WHAT THE TASK REQUIRES:
Among these entries, count the lines containing the word "trans" and answer with only the number.

============================================================

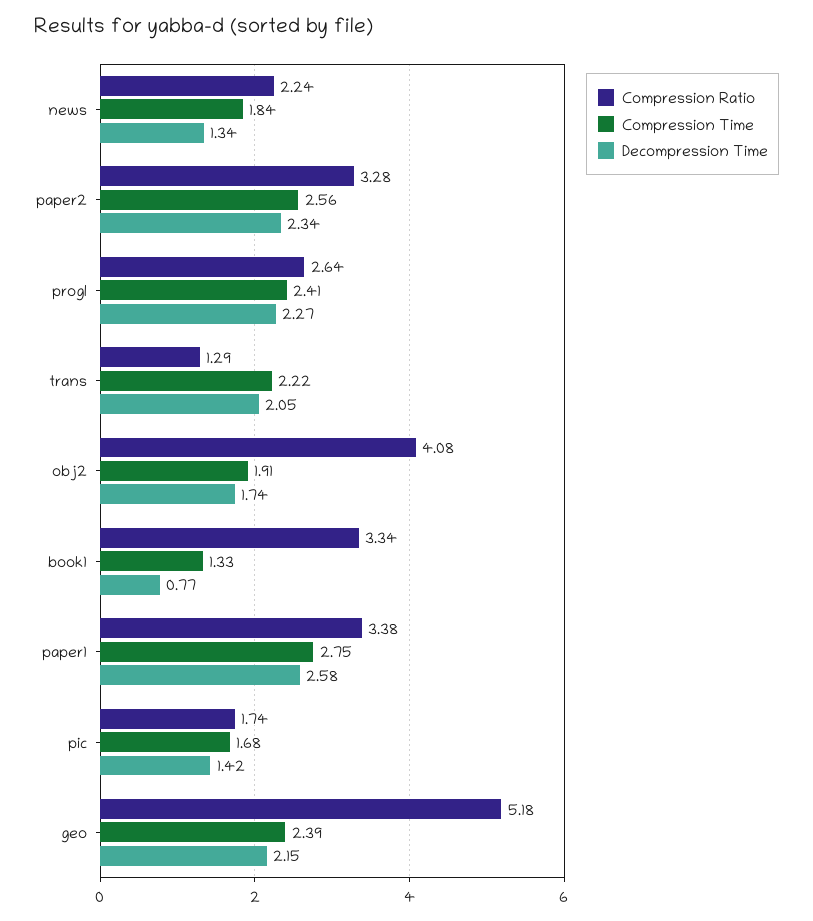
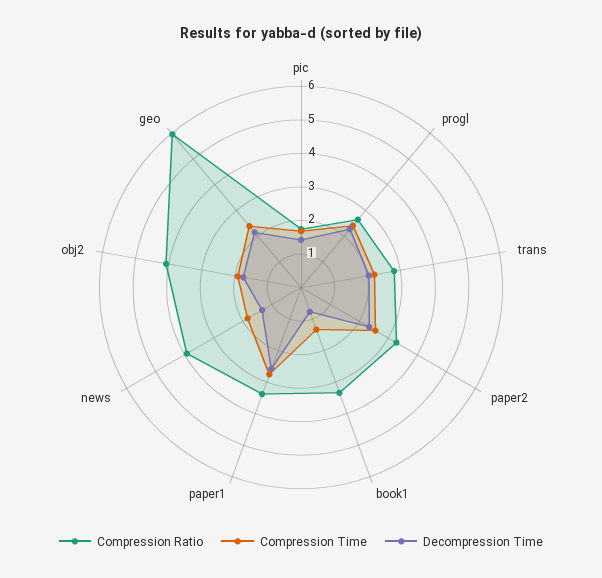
  {
    "Compression Ratio": {
-     "news": 2.24,
+     "news": 4,
      "paper2": 3.28,
      "progl": 2.64,
-     "trans": 1.29,
+     "trans": 2.75,
      "obj2": 4.08,
      "book1": 3.34,
      "paper1": 3.38,
      "pic": 1.74,
-     "geo": 5.18
+     "geo": 6
    },
    "Compression Time": {
      "news": 1.84,
      "paper2": 2.56,
      "progl": 2.41,
      "trans": 2.22,
      "obj2": 1.91,
      "book1": 1.33,
      "paper1": 2.75,
      "pic": 1.68,
      "geo": 2.39
    },
    "Decompression Time": {
      "news": 1.34,
      "paper2": 2.34,
      "progl": 2.27,
      "trans": 2.05,
      "obj2": 1.74,
      "book1": 0.77,
      "paper1": 2.58,
      "pic": 1.42,
      "geo": 2.15
    }
  }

============================================================

TASK OUTPUT:
4